◆ Work order:
Would you give the listing again exactly as written, minus its pictures?

◆ Data shown:

* * * *

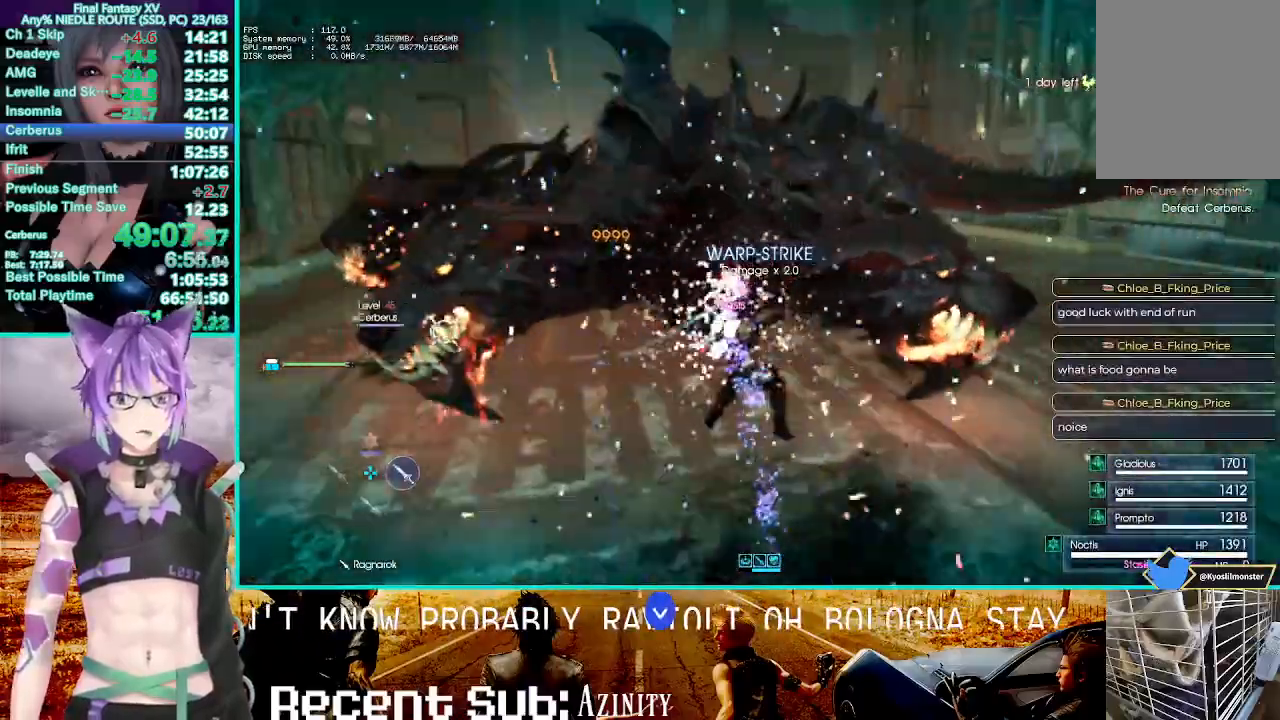
{"buttons": ["R1", "R2"], "left_stick": "center", "right_stick": "center", "events": [[333, "TRIANGLE", "up"], [500, "R2", "down"]]}
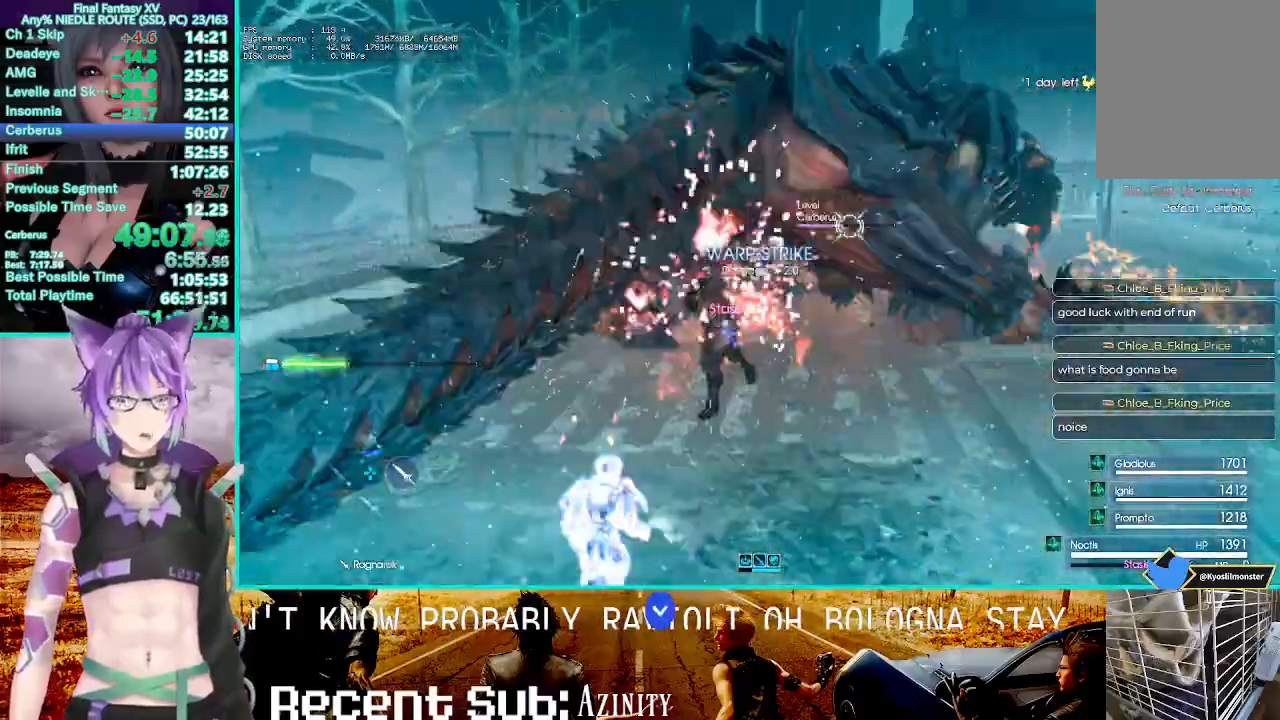
{"buttons": ["R1"], "left_stick": "center", "right_stick": "center", "events": [[50, "R2", "up"], [117, "R2", "down"], [200, "R2", "up"], [350, "R2", "down"], [500, "R2", "up"]]}
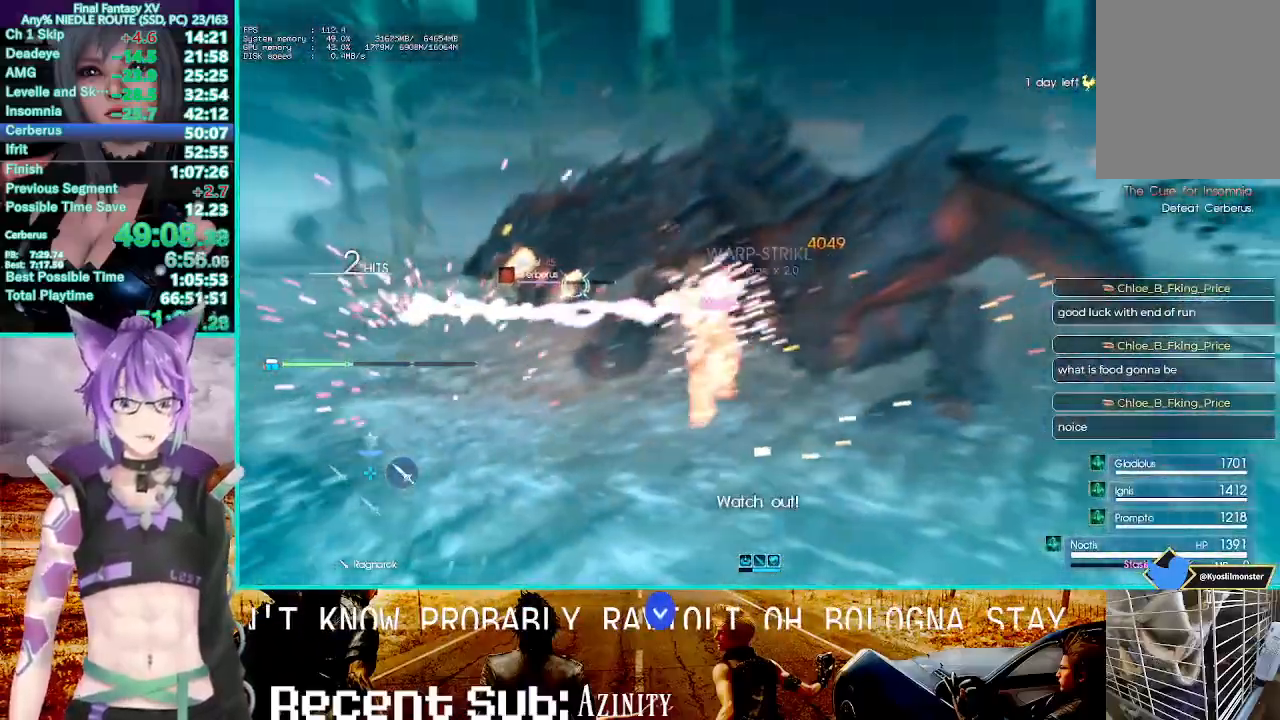
{"buttons": ["R1"], "left_stick": "center", "right_stick": "center", "events": [[17, "R2", "down"], [400, "R2", "up"]]}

* * * *

◆ Worked solution:
{"buttons": ["R1", "R2"], "left_stick": "center", "right_stick": "center", "events": [[333, "TRIANGLE", "up"], [500, "R2", "down"]]}
{"buttons": ["R1"], "left_stick": "center", "right_stick": "center", "events": [[50, "R2", "up"], [117, "R2", "down"], [200, "R2", "up"], [350, "R2", "down"], [500, "R2", "up"]]}
{"buttons": ["R1"], "left_stick": "center", "right_stick": "center", "events": [[17, "R2", "down"], [400, "R2", "up"]]}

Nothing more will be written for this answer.